From The National
First Israel built a sophisticated missile interception system named Iron Dome to neutralise the threat of homemade rockets fired out of Gaza.
Next it created technology that could detect and destroy tunnels Palestinians had cut through the parched earth deep under the fences Israel erected to imprison Gaza on all sides.
Israel's priority was to keep Gaza locked down with a blockade and its two million inhabitants invisible.
Now Israel is facing a new and apparently even tougher challenge: how to stop Palestinian resistance from Gaza using flaming kites, which have set fire to lands close by in Israel. F-16 fighter jets are equipped to take on many foes but not the humble kite.
For Israelis, these various innovations by Palestinians are widely seen as part of the same relentless campaign by Hamas to destroy their country.
But from inside Gaza, things look very different. These initiatives are driven by a mix of recognizably human emotions: a refusal to bow before crushing oppression; a fear of becoming complicit through silence and inaction in being erased and forgotten; and a compelling need to take back control of one's life.
Palestinians encaged in Gaza, denied entry and exit by Israel via land, sea and air for more than a decade, know that life there is rapidly becoming unsustainable. Most young people are unemployed, much of the infrastructure and housing irreparably damaged, polluted water sources are near-unpotable.

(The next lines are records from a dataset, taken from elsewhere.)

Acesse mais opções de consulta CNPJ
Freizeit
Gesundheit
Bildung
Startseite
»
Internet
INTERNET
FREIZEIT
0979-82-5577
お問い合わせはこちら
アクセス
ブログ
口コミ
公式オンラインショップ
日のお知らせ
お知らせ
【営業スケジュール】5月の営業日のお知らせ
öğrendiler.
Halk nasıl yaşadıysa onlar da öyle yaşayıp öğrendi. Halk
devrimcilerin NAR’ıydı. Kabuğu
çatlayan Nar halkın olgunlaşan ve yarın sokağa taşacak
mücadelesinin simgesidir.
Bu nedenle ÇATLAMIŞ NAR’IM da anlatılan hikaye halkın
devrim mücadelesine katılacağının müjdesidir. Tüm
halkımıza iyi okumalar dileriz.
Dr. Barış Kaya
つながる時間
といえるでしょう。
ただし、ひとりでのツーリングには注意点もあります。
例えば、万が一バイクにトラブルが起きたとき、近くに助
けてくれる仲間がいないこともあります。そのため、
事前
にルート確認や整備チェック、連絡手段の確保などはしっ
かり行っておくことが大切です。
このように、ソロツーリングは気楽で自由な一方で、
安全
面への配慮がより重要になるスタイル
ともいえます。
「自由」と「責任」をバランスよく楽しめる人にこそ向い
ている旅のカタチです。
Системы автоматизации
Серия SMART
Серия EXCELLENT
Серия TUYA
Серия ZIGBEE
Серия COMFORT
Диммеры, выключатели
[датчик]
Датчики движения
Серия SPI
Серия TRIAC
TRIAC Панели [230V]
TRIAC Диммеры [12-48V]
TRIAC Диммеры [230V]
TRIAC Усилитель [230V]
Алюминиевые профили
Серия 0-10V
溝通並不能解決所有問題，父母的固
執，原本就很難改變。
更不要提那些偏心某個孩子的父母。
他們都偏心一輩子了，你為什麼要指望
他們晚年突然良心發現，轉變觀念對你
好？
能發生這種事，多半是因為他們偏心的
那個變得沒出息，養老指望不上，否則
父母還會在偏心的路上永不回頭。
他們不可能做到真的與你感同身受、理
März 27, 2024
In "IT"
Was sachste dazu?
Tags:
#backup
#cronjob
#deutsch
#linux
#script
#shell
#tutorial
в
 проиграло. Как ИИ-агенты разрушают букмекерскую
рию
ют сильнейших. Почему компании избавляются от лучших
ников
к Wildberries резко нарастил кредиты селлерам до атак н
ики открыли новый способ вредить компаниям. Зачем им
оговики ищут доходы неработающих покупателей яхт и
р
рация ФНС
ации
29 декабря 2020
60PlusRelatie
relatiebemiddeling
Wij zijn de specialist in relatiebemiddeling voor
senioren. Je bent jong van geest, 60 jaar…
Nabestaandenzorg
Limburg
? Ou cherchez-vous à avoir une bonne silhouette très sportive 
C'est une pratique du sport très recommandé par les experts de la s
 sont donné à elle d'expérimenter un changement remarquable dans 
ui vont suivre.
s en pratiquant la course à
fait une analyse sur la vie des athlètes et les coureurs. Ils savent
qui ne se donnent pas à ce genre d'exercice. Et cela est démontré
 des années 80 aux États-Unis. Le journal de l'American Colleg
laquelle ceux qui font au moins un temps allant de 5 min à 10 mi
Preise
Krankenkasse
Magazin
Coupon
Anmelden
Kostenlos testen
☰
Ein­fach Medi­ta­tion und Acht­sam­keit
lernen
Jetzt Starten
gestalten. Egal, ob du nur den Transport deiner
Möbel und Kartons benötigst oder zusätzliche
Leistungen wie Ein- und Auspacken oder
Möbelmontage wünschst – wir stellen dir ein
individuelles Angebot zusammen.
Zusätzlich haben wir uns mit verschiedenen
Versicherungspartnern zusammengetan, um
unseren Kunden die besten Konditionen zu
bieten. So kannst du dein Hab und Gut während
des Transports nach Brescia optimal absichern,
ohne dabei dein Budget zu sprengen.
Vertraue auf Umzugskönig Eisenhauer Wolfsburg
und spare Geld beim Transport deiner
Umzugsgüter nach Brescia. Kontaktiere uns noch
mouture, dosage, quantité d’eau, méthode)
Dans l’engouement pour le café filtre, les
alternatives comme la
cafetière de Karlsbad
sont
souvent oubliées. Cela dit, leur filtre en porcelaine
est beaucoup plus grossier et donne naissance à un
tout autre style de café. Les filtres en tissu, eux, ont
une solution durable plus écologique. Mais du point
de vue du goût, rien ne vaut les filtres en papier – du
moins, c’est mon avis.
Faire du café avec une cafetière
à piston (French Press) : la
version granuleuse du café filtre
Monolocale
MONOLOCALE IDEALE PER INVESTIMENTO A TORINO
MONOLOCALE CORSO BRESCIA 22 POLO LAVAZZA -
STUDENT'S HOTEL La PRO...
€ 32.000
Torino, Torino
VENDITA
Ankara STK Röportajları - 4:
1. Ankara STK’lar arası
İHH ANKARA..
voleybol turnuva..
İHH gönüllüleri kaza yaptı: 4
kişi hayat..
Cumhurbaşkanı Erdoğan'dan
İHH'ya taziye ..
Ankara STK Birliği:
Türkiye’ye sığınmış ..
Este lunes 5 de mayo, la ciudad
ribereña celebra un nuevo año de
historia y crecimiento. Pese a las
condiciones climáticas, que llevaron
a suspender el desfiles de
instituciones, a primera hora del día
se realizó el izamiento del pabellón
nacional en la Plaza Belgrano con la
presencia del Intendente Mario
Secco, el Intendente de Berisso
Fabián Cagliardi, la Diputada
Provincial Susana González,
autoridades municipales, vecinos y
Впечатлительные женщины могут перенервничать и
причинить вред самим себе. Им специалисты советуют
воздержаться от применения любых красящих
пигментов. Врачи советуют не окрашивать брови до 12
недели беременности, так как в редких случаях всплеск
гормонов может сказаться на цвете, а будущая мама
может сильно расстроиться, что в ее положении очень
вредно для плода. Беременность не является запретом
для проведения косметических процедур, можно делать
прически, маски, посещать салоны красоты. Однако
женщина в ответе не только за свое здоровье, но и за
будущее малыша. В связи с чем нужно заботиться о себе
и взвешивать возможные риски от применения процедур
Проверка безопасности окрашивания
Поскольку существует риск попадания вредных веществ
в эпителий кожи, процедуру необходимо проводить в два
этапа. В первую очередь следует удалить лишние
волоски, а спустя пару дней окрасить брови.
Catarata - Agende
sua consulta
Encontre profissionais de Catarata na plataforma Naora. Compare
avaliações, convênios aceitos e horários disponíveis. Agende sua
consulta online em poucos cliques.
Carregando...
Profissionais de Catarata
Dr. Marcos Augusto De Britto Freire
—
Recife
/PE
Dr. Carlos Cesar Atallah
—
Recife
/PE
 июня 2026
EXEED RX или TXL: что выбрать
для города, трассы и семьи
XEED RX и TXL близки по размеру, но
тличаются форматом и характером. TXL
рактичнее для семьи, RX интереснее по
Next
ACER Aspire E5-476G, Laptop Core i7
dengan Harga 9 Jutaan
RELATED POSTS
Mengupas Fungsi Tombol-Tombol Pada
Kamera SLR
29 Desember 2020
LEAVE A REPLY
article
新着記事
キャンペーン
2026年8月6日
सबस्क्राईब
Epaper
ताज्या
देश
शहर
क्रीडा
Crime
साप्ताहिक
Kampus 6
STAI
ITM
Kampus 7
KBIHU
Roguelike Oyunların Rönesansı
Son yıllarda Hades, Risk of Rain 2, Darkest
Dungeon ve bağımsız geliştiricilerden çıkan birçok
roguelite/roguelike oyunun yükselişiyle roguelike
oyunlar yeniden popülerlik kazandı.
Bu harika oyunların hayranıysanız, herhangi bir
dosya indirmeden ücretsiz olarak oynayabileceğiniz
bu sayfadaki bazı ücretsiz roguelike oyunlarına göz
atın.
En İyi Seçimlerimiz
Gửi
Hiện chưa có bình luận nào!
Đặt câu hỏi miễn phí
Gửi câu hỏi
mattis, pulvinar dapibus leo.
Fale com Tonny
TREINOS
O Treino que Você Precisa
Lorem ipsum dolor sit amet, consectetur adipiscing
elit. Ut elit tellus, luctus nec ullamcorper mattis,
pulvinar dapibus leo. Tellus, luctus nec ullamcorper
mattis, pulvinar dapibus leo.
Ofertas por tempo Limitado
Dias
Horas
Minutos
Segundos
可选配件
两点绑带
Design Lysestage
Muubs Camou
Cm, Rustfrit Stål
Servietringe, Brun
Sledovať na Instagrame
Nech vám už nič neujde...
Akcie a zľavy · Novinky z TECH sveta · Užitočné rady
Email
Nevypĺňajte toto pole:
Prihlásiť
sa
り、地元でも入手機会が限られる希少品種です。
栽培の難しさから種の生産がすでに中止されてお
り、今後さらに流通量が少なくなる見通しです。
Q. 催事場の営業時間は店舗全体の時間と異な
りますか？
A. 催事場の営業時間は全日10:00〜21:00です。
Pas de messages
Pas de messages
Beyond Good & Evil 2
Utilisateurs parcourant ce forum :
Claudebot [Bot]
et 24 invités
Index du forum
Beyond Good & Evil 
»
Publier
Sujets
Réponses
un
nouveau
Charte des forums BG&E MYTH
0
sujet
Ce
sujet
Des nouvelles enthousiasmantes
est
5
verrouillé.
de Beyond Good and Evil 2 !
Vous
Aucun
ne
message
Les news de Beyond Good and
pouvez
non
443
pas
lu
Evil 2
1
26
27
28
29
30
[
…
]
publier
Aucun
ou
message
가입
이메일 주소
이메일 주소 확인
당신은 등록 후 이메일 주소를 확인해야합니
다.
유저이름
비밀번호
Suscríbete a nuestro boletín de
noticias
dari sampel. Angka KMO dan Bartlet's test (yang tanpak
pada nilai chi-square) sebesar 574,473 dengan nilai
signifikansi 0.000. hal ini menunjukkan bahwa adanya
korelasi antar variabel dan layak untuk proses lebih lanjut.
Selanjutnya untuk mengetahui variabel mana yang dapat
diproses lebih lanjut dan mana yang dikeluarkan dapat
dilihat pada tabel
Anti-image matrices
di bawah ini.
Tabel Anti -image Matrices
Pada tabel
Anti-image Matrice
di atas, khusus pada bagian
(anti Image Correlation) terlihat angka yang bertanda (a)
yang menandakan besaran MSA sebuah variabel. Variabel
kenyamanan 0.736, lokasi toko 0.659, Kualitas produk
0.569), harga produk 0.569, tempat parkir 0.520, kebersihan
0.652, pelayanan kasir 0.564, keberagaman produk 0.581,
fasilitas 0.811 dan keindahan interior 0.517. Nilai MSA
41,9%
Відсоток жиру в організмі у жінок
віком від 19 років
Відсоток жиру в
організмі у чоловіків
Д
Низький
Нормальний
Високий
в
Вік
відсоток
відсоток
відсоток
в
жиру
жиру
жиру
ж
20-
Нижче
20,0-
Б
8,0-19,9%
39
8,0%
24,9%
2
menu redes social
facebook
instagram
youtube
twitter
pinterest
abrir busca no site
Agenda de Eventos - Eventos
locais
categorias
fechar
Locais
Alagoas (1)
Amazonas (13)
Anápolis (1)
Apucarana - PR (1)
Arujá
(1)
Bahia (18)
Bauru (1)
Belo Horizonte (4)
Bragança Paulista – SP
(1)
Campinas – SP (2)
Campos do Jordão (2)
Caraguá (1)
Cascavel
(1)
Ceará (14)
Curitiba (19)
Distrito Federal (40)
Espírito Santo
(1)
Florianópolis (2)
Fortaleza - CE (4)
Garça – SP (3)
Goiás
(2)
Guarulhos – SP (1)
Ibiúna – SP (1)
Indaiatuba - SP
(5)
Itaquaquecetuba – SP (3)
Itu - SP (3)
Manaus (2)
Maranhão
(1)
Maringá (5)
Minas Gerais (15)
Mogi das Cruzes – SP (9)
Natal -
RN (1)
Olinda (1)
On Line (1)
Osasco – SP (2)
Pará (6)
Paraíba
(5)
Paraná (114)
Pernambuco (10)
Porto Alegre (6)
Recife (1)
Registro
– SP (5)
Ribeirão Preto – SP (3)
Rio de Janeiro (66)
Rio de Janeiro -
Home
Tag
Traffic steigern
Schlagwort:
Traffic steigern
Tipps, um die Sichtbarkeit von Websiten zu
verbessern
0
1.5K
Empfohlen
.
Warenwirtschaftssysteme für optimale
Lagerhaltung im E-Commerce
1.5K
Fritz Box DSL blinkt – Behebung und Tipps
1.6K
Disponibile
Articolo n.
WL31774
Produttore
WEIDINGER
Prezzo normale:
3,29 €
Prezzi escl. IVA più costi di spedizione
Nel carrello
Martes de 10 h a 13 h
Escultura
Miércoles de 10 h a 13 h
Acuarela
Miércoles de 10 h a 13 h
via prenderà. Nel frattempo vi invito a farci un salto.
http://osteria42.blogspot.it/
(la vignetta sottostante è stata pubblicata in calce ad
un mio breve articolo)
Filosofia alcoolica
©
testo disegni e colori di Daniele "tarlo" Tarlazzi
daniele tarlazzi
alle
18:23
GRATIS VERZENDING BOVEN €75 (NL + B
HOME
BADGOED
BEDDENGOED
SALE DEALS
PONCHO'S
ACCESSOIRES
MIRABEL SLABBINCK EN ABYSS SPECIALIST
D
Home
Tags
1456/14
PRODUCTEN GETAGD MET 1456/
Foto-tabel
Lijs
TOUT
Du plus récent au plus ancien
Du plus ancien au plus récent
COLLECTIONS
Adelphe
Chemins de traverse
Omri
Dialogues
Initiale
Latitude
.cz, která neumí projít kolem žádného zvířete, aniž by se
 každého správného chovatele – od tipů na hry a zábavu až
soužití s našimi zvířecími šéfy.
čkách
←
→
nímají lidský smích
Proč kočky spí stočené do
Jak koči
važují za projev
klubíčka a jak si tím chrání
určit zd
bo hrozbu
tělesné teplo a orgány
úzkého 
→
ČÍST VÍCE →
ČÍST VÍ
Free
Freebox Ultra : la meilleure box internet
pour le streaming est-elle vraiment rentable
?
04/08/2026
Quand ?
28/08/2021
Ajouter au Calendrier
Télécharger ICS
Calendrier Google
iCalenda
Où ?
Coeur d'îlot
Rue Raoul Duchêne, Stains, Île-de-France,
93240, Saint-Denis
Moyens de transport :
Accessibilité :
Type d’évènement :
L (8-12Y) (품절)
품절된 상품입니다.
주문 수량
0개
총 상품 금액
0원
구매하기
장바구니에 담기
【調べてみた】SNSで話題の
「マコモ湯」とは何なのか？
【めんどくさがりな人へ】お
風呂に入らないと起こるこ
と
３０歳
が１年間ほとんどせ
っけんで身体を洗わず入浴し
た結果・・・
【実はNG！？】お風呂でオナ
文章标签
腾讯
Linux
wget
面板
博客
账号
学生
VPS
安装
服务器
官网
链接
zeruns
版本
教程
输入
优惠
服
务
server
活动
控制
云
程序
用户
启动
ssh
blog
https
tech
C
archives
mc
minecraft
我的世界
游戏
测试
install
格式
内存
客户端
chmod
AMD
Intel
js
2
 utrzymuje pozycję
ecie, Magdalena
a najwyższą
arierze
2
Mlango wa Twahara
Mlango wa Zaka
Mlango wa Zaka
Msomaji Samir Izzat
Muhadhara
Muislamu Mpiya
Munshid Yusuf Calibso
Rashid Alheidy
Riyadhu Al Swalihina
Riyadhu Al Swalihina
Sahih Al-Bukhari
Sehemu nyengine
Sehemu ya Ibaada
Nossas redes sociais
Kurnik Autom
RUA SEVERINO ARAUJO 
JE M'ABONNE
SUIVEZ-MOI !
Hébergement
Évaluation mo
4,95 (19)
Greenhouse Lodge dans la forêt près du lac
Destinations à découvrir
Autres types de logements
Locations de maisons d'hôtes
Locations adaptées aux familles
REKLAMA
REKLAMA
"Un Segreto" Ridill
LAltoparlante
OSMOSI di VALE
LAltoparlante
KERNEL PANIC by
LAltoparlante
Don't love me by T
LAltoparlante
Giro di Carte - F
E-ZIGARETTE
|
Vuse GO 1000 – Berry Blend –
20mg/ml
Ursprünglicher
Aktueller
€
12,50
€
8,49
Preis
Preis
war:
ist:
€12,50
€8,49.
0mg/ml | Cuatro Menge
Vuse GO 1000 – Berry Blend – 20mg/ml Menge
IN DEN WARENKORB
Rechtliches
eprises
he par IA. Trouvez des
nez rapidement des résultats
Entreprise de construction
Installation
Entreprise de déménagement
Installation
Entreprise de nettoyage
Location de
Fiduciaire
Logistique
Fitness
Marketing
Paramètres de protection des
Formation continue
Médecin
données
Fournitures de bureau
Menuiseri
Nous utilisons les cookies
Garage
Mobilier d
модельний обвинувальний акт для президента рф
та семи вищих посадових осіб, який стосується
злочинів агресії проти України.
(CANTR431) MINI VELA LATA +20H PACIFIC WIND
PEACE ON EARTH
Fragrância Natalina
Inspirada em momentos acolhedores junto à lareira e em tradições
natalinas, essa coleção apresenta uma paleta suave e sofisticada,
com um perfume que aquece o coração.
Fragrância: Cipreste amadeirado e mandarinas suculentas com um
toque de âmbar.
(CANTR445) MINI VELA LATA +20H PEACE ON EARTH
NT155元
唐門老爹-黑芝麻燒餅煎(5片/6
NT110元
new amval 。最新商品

After waves of military attacks, Gaza's children are traumatized with mental scars that might never heal.
This catastrophe was carefully engineered by Israel -- and it renews and enforces it daily.
The kites have long served as a potent symbol of freedom in Gaza. Children have flown them from the few spots in the tiny, congested enclave where people can still breathe -- from rooftops or on Gaza's beaches.
Five years ago, the film Flying Paper documented the successful efforts of Gaza's children to set a new world record for mass kite-flying. The children defied Israel's blockade, which prevents entry of most goods, by making kites from sticks, newspapers and scraps of plastic.
The children's ambition was -- if only briefly -- to retake Gaza's skies, which Israel dominates with its unseen, death-dealing drones that buzz interminably overhead, and with missiles that can flatten a building in seconds.
A young girl observed of the kite's lure: "When we fly the kite, we know that freedom exists." A message scrawled on one read: "I have the right to pride, education, justice, equality and life."
But the world record attempt was not only about the children's dreams and their defiance. It was intended to highlight Gaza's confinement and to issue a reminder that Palestinians too are human.